=== TAREFA A ===
No texto sobre os documentos da ditadura, qual órgão público aparece como exemplo de lugar que guarda acervos?
=== TAREFA B ===
Reproduza palavra por palavra, do texto sobre os documentos da ditadura, tudo o que vai de "O exercício da" até "recomposição da verdade.".
=== TAREFA C ===
Retome o texto sobre os documentos da ditadura a partir do ponto em que ele para.

╭─ TEXTO DE LEITURA

A recomposição da memória através da divulgação de documentos sobre a ditadura

Enviado por lucascosta

Do Le Monde Diplomatique

Quem está com a verdade, quem está com a mentira?

por Belisário dos Santos Jr. , Inês Virginia Prado Soares

O golpe civil-militar de 1964 tem lacunas que começam a ser preenchidas por acervos guardados com particulares − por exemplo, na casa do recém-falecido coronel Malhães − ou mesmo em órgãos públicos, como a Escola Superior de Guerra. Os noticiários divulgaram nos últimos meses informações sobre papéis que comprovam os crimes (inclusive o assassinato de Rubens Paiva) e a cooperação de empresários com o regime autoritário.

O exercício da memória, com novas revelações de testemunhas presenciais, a divulgação de documentos mantidos sob sigilo, aqui e no exterior, e iniciativas como o Brasil Nunca Mais, o Dossiê de Mortos e Desaparecidos Políticos e os acervos reunidos no Memórias Reveladas ajudam nessa recomposição da verdade.

╰─
╭─ DADOS FORNECIDOS

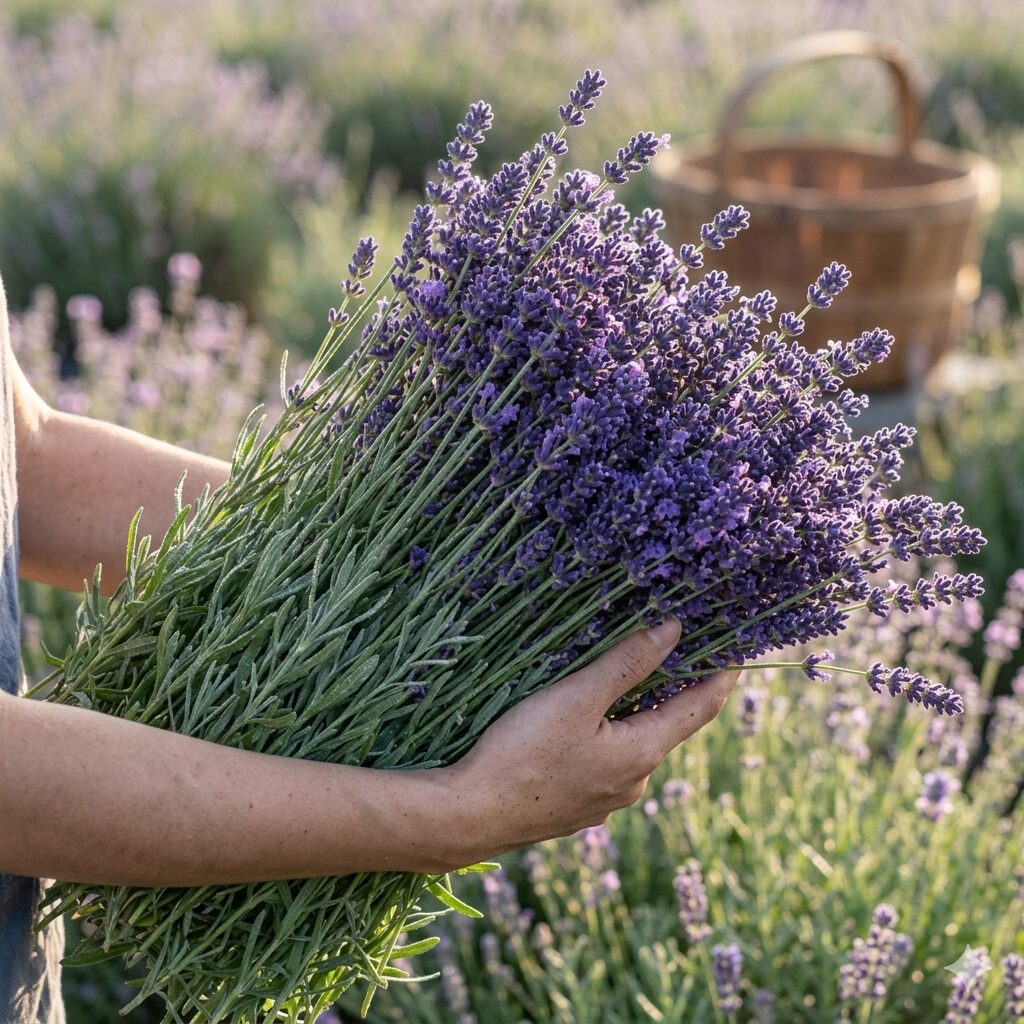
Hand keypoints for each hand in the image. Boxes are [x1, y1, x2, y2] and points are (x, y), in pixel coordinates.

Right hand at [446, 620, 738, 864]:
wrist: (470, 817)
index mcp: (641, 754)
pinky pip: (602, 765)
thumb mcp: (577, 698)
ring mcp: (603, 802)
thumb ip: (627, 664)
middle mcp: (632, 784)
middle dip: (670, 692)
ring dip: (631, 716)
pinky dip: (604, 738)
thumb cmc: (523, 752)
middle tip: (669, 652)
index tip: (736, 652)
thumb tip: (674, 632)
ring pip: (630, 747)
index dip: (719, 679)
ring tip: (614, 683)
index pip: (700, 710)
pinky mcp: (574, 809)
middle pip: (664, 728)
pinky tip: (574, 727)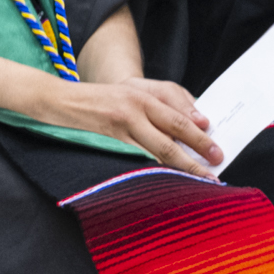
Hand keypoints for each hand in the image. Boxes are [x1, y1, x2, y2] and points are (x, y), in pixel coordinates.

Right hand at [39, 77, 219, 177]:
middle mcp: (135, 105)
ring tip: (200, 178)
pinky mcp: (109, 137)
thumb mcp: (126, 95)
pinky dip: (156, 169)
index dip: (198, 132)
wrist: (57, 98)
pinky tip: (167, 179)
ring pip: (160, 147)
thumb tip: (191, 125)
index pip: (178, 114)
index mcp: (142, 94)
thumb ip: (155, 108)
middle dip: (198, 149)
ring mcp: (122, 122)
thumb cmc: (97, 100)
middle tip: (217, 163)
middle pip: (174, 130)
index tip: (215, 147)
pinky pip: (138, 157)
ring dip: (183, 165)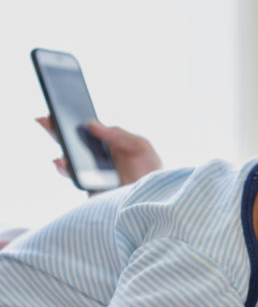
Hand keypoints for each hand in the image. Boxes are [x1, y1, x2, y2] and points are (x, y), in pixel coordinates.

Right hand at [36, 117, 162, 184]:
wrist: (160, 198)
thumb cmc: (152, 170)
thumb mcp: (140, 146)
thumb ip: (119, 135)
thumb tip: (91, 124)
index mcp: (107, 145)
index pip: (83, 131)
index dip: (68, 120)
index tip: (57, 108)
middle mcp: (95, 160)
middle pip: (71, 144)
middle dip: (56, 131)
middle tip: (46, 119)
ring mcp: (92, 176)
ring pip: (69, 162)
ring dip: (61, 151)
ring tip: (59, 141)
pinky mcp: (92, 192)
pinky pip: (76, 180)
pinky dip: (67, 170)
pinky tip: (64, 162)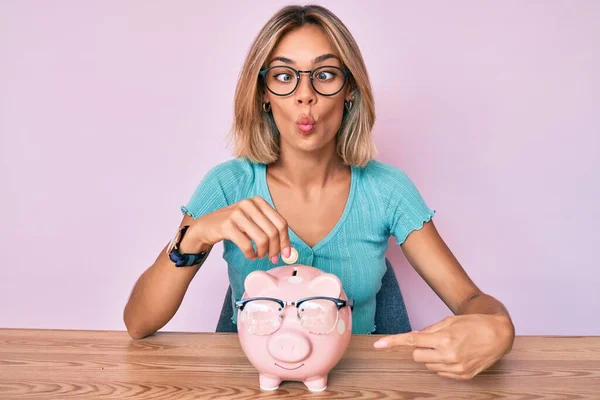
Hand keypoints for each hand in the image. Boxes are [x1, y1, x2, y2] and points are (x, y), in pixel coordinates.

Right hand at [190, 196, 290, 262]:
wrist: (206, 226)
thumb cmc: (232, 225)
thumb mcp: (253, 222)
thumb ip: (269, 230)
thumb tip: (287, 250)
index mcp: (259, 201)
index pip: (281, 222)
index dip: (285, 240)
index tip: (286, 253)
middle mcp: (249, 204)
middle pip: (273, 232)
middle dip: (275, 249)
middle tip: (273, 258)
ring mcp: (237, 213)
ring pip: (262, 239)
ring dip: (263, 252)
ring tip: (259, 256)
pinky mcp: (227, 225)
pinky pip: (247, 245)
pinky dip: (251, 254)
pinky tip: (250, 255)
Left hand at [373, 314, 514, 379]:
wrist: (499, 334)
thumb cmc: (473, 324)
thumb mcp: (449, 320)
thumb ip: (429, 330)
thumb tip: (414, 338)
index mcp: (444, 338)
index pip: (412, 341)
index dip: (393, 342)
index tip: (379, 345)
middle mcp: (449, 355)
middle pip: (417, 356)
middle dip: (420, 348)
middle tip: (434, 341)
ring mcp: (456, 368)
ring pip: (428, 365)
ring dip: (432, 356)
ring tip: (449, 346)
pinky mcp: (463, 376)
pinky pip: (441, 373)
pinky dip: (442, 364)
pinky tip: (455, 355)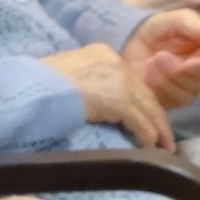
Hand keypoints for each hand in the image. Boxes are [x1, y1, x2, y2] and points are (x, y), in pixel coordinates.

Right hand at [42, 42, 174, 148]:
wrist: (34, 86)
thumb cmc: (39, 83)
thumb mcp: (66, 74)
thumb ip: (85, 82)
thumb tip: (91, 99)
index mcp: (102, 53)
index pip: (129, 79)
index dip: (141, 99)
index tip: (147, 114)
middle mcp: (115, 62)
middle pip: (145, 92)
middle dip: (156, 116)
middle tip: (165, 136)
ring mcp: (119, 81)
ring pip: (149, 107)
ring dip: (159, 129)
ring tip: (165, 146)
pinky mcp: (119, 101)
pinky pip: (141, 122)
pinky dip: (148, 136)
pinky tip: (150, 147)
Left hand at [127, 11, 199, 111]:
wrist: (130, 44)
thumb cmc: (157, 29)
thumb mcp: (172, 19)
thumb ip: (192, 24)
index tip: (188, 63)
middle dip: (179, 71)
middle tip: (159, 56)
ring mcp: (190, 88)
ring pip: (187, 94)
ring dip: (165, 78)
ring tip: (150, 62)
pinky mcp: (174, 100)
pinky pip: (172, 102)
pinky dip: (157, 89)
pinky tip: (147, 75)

╰─

=== RESPOSTA A ===
A Escola Superior de Guerra.

=== RESPOSTA B ===
O exercício da memória, com novas revelações de testemunhas presenciais, a divulgação de documentos mantidos sob sigilo, aqui e no exterior, e iniciativas como o Brasil Nunca Mais, o Dossiê de Mortos e Desaparecidos Políticos e os acervos reunidos no Memórias Reveladas ajudam nessa recomposição da verdade.

=== RESPOSTA C ===
A Comissão Nacional da Verdade (CNV) e as Comissões de Verdade (CVs) locais surgiram no cenário brasileiro em 2012 com a vantagem de contar com esse vasto conjunto documental e com as narrativas das vítimas como ponto de partida para investigações mais detalhadas sobre os acontecimentos mais marcantes e nefastos da ditadura. Entre as tarefas investigativas da CNV, está prevista a identificação das estruturas, dos locais, das instituições e das circunstâncias relacionados à prática de violações de direitos humanos (art. 3o, III, da Lei n. 12.528/2011).

A atenção da CNV aos locais de repressão, clandestinos ou oficiais, faz todo sentido, já que eles guardam as relações entre memória (inclusive a documental), espaço e narrativa. E esse tipo de investigação passa pela colaboração dos órgãos gestores do lugar, com a apuração de seu uso para torturas e assassinatos, e a apresentação dos documentos relacionados aos fatos investigados. Por isso, a tarefa de explorar a violência praticada nesses estabelecimentos não se limita à CNV, ao contrário: deve ser da comunidade e das instituições públicas.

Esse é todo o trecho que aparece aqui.